Economy
New Book Exposes Government Cover Up on Cancer Cluster
Walter Pless image of Wentworth Park as it is today
Tomorrow’s Children, the newly-published memoir by Poppy Lopatniuk, will be launched by Judy Tierney and Professor Rob White on Friday 6th July.
Mrs Lopatniuk has struggled to get any politicians or Government departments interested in conducting a proper health investigation into the cancer cluster around the Old Howrah tip site on the eastern shore of Hobart. As she points out, an epidemiological study would only involve the couple of hundred people who lived around and on the tip site during its lifespan and just after its closure. Yet she has spent over fifteen years trying to get the Health Department and Clarence Council to take her own research and evidence seriously.

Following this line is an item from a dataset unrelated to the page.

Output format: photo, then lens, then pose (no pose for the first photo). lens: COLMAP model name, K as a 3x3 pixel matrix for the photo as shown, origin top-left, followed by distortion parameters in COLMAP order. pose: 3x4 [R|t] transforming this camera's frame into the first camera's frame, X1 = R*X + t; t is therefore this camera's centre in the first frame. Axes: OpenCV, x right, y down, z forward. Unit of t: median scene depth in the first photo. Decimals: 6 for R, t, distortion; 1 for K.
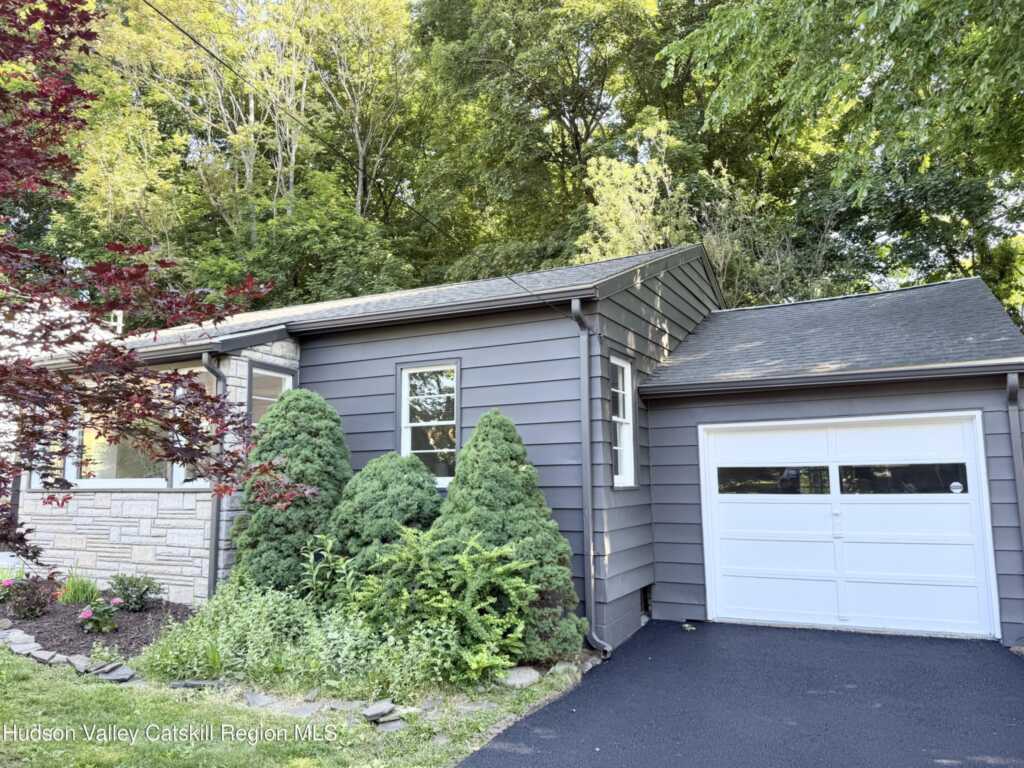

The book is more than a whistleblower’s story. It is a memoir of a happy childhood in north-west Tasmania and the living of an interesting, compassionate, and loving life. It is a reminder that Tasmania in the past has generously taken in refugees after World War Two and made them welcome. It is a story of neighbourly concern and kindness. And it is a reminder that public health and community safety issues need to be the number one priority for the Department of Health’s Public and Environmental Health Service in Tasmania.
In the case of the Wentworth Park Landfill, the danger from toxic contamination now appears to have passed but those who accepted dishonest assurances from the Department of Health, Council and other Government departments in the 1960s and 1970s have paid a high price. It is shocking that almost every household around the tipsite in those years has suffered serious health issues including cancers and auto-immune diseases which have taken lives and left others with chronic health problems.
Other public and environmental health investigations in more recent years in Tasmania have followed the same pattern of flawed investigations as has occurred at Wentworth Park.
Tomorrow’s Children is the record of a brave woman’s struggle to get answers on a vital public health issue. At the age of 85 when many people are taking it easy Poppy Lopatniuk is still asking that our politicians and public servants be held accountable. She deserves our admiration and support.
ABC personality Judy Tierney has written an excellent introduction to the book and has taken a continuing interest in this issue. Judy Tierney and Professor Rob White from the University of Tasmania will jointly launch the book.
Tomorrow’s Children is now available from most Hobart bookshops and will be available for signing by the author at the book launch on the 6th July at 5.30pm at the Hobart Bookshop, 22 Salamanca Square.